Gastronomia também é arte

Verena Guimarães

Depois de décadas, Paloma Amado, 63, retorna ao prédio que um dia foi sua escola secundarista e hoje é a Escola de Nutrição da Ufba. Depois de seis anos imersa na literatura do seu pai, Jorge Amado, Paloma catalogou as aventuras gastronômicas dos personagens e publicou seu primeiro livro culinário ”O Livro de Cozinha de Pedro Archanjo” ou “A comida Baiana de Jorge Amado”.

A ideia de organizar o livro veio depois de ganhar “O caderno de receitas da Senhora Maigret”, obra do escritor francês Coutinet.
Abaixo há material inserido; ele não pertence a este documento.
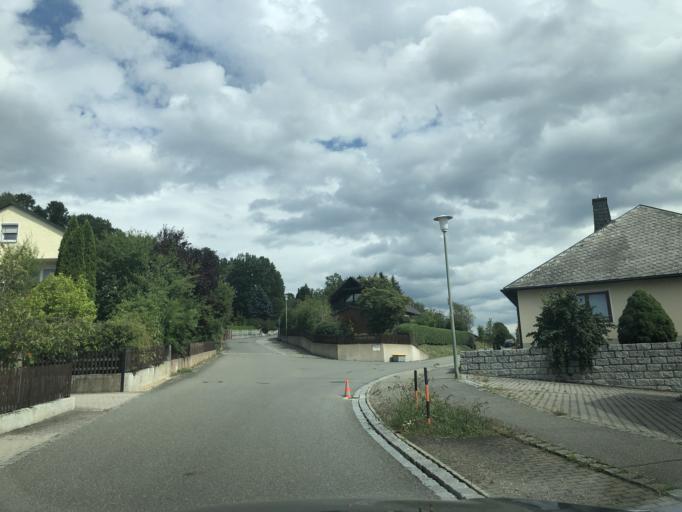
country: DE
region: Bavaria
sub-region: Upper Palatinate
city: Pressath
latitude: 49.7714
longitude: 11.9410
É uma listagem das comidas preferidas do personagem Maigret, inspetor criado pelo escritor George Simedon. “Quando li aquele livro pensei que seria interessante fazer isso com os personagens do meu pai”, explica a escritora.

Para o autor baiano, seus personagens são vivos, logo, eles comem e muito. Gabriela, uma das personagens mais famosas de Jorge, é uma cozinheira de mão cheia. Já no meio do livro de Tiêta tem uma receita de guisado de cágado.

Comida com gosto de liberdade

Convidada pela Faculdade de Gastronomia, a escritora conduziu uma roda de conversa sobre gastronomia baiana, no início da semana passada. Paloma, que também é psicóloga, iniciou a discussão falando sobre memória afetiva e comida. Segundo ela, a comida tem a propriedade de nos lembrar de momentos bons e ruins que vivemos em nossa vida. ”Para mim, sarapatel tem gosto de liberdade e aprendizagem, porque sempre comia com meus amigos na minha juventude”.

Além disso, é possível estabelecer uma relação entre a comida e o apetite sexual. Já existem pesquisas sobre o assunto. “O caráter sexual da comida vai muito além do ovo de codorna e do amendoim”, conta Paloma. A escritora ainda relembra que Dona Flor, por sua vez, lembra do seu falecido marido através da moqueca de siri mole.

Não só a mesa farta era assunto nos livros de Jorge Amado. Em Capitães da Areia, a fome é colocada em pauta. Os meninos eram obrigados a se virarem nas ruas, comer feijão extremamente salgado ou roubar pão. Uma denúncia social no contexto da cidade de Salvador na década de 30.

Além da cozinha

Paloma Amando também explicou que anos atrás o termo ”gastrô” não existia e atualmente essa área ganhou notoriedade. “Não há dúvidas de que gastronomia também é arte”, completou. Mas esse flerte não é tão moderno assim. A escritora contou que o artista Salvador Dali tem um livro de receitas chamado ”Las Cenas de Gala”.

A professora de gastronomia Andréia Torres, 38, explica o caminho multidisciplinar do curso: “A gastronomia também é uma arte. Primeiro, para fazer gastronomia, você não precisa somente entender de comida. Você precisa também saber um pouco de física, de química, um pouco de arte,  de cultura. Você precisa ser plural”.

A área de gastronomia está em constante desenvolvimento. “Há cada vez mais programas culinários, e projetos arquitetônicos que valorizam a cozinha”, explica Andréia. Para os alunos, é essencial ir além da faculdade. “A interação entre literatuta e gastronomia  é importante porque nós tratamos não só de gastronomia, mas também de aspectos políticos, econômicos e sociais, que são a nossa cultura”, diz Bruno Sintrario, 22, estudante de gastronomia.

O encontro foi uma iniciativa da turma da disciplina de gastronomia baiana, orientada pelo Professor Odilon Castro, 53, que conheceu Paloma há 12 anos no projeto “Carnavales Culturales de Valparaíso”, no Chile. E após uma conversa informal, ela aceitou o convite para uma conversa com os alunos da Ufba.

Entre seus projetos futuros, Paloma pretende escrever mais um livro de gastronomia sobre a cultura afro-brasileira. “Quero viajar pela África e descobrir de onde vem uma parte de nossos temperos. A comida baiana é diferente porque é como nós, uma mistura de várias culturas”.